Внезапно Ынсо потеряла дар речи: «А кто я для него?»
– Может, вы хотите ему что-то передать? Говорите, я запишу.
Когда-то они виделись. Женщина по ту сторону трубки, видимо, узнала Ынсо, но не подала вида. Окончательно расстроившись, так ничего и не ответив, Ынсо повесила трубку и вернулась в кафе.
Продюсер Ким с удивлением посмотрел на Ынсо:
– Ходили звонить, и, кажется, что-то случилось?
– А что?
– Отчего вы так бледны?
Молчание.
– Вы белы как мел… Посмотрите-ка на себя в зеркало. Кажется, вот-вот вам понадобится скорая помощь.
Ынсо усмехнулась в ответ и, стараясь избежать взгляда продюсера, взяла свою кружку и отпила глоток остывшего кофе. Напиток застрял где-то в пищеводе и не хотел спускаться в желудок.
– Зря позвонила… – непроизвольно вырвались ее тайные мысли. – Ой! – Ынсо смутилась, а Ким, не расслышав, переспросил:
– Что вы сказали?
– Да ничего.
Почувствовав пронизывающую боль, Ынсо опустила кружку и быстро перевела взгляд на окно. Пожилая женщина сидела на ограждении, глядя на весеннее небо, отдыхала в лучах солнечного света.
– Не лучше ли вам во всем признаться?
– В чем?
– Я вижу, у вас на душе не все в порядке. Что случилось?
– У меня? На душе?
– Не из-за этого ли человека? – Ким достал из верхнего кармана записку и протянул ей. – Говорит, что обязательно хочет созвониться с вами в три часа.
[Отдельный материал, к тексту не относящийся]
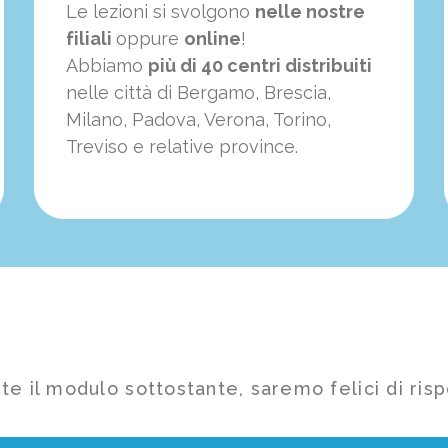
Le lezioni si svolgono
nelle nostre
filiali
oppure
online
!
Abbiamo
più di 40 centri distribuiti
nelle città di Bergamo, Brescia,
Milano, Padova, Verona, Torino,
Treviso e relative province.
te il modulo sottostante, saremo felici di risp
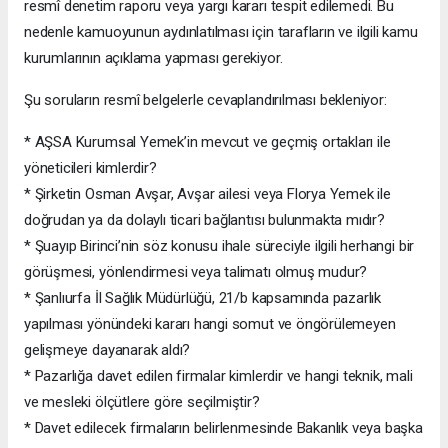
resmî denetim raporu veya yargı kararı tespit edilemedi. Bu
nedenle kamuoyunun aydınlatılması için tarafların ve ilgili kamu
kurumlarının açıklama yapması gerekiyor.
Şu soruların resmî belgelerle cevaplandırılması bekleniyor:
* AŞSA Kurumsal Yemek’in mevcut ve geçmiş ortakları ile
yöneticileri kimlerdir?
* Şirketin Osman Avşar, Avşar ailesi veya Florya Yemek ile
doğrudan ya da dolaylı ticari bağlantısı bulunmakta mıdır?
* Şuayıp Birinci’nin söz konusu ihale süreciyle ilgili herhangi bir
görüşmesi, yönlendirmesi veya talimatı olmuş mudur?
* Şanlıurfa İl Sağlık Müdürlüğü, 21/b kapsamında pazarlık
yapılması yönündeki kararı hangi somut ve öngörülemeyen
gelişmeye dayanarak aldı?
* Pazarlığa davet edilen firmalar kimlerdir ve hangi teknik, mali
ve mesleki ölçütlere göre seçilmiştir?
* Davet edilecek firmaların belirlenmesinde Bakanlık veya başka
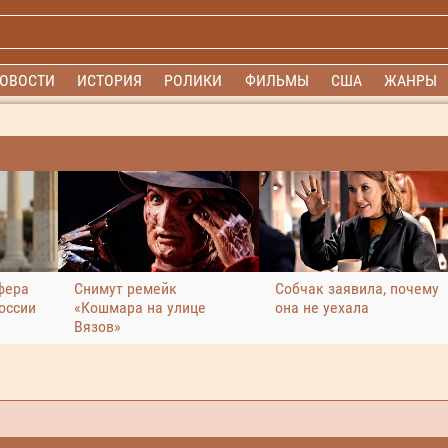
ОВОСТИ
ИСТОРИЯ
РОЛИКИ
ФИЛЬМЫ
США
ЖАНРЫ
фера
Снимут ремейк
Собчак заявила, почему
оссии
«Кошмара на улице
она не уехала
Вязов»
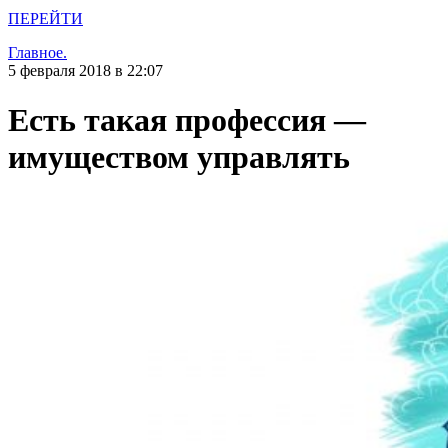
ПЕРЕЙТИ
Главное.
5 февраля 2018 в 22:07
Есть такая профессия —
имуществом управлять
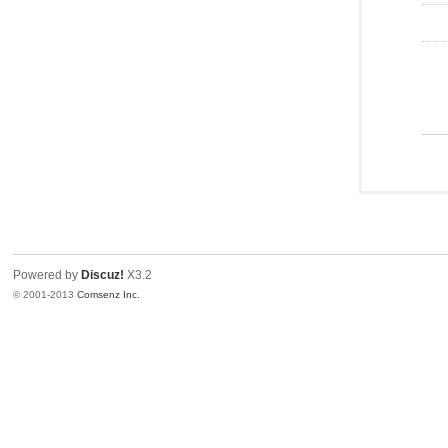
Powered by
Discuz!
X3.2
© 2001-2013
Comsenz Inc.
Я правильно записал его имя?
В записке стоял рабочий телефон школы Сэ, три часа, но имя было записано неправильно, как «Се».
«Се?» – Ынсо равнодушно посмотрела на неправильно записанное имя, задержалась на нем, исправила «Се» на «Сэ» и показала записку Киму.
– А, ну да! Когда я писал, думал, а вдруг не так, оказалось действительно с ошибкой. Кто это? Голос очень уж серьезный. Просил обязательно позвонить ему.
– Друг детства.
– И все?
Ким, шутливо улыбаясь, достал из блокнота два билета на скрипичный концерт и протянул их Ынсо. Билет согнули пополам в том месте, где был напечатан портрет японского скрипача Мидори.
– Если встретитесь с другом по имени Сэ, сходите вместе.
– Но вы же так ждали приезда Мидори, почему же теперь отдаете билеты мне?! Они же такие дорогие?!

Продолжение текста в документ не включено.